Despite Legalization, Drug Dealers Continue to Do Business and Kill in Colorado
Posted By Daniel Greenfield On April 6, 2014 @ 6:26 pm In The Point | No Comments
Unsurprisingly, legalizing drugs doesn’t actually work. It leads to an increase in tax revenue which is more than offset by the expenses created by its users. And the illegal drug market keeps rolling right along.
A 25-year-old is shot dead trying to sell marijuana the old-fashioned, illegal way. Two men from Texas set up a warehouse to grow more than they would ever need. And three people buying pot in a grocery store parking lot are robbed at gunpoint.
Arapahoe County, outside Denver, has seen “a growing number of drug rips and outright burglaries and robberies of people who have large amounts of marijuana or cash on them,” said District Attorney George Brauchler.
“It has done nothing more than enhance the opportunity for the black market,” said Lt. Mark Comte of the Colorado Springs police vice and narcotics unit. “If you can get it tax-free on the corner, you’re going to get it on the corner.”
His district has seen at least three homicides linked to pot in recent months and a rising number of robberies and home invasions.
Among them was a February case in which a 17-year-old boy said he accidentally shot and killed his girlfriend while robbing a man who had come to buy weed.

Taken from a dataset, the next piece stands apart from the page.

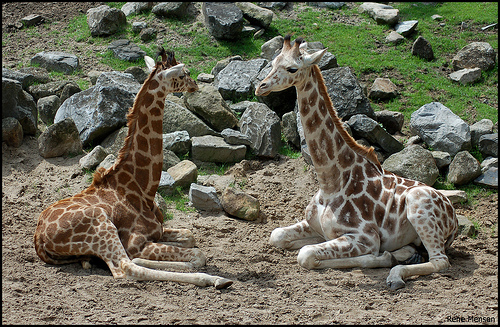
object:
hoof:
[214, 276, 233, 291]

Elsewhere, prosecutors say, Nathaniel Tallman, 25, was killed during a January drug deal when he was robbed and shot, and his body dumped in Wyoming.
And Colorado’s drug market is now becoming a regional problem.
If some Colorado drug dealers have lost business to legal retailers, some also have made up for it by transporting weed to other states.
A Lakewood man was arrested in March after postal inspectors intercepted a package he was mailing containing a pound of pot. Drug task force officers who later searched his home found scores of gallon-sized bags of marijuana and 76 plants.
But don’t worry, this is just a temporary transition period, said every ideologue ever.
Pot advocates say the state is in a transition period, and while pot-related crimes will continue, they will begin to decline as more stores open and prices of legal marijuana decline.
“It’s just a transition period,” activist Brian Vicente said. “Marijuana was illegal for the last 80 years in our state, and there are some remnants of that still around. Certainly, much like alcohol, over time these underground dealers will fade away.”
Sure, sure. Just give it a few years and everything will be fine. It’s just ‘remnants’ of the old way.
The USSR kept saying that right before it fell. Ideologues always assume that people will behave in line with their ideology and contrary to human nature.
And people always go on behaving according to human nature instead.
Meanwhile the pot advocates will say that if the state stops taxing pot, then the drug dealers will go away, even though their whole legalization argument rested on tax revenue.
And then when that doesn’t work, they’ll call for penalizing organizations that claim drug abuse is wrong.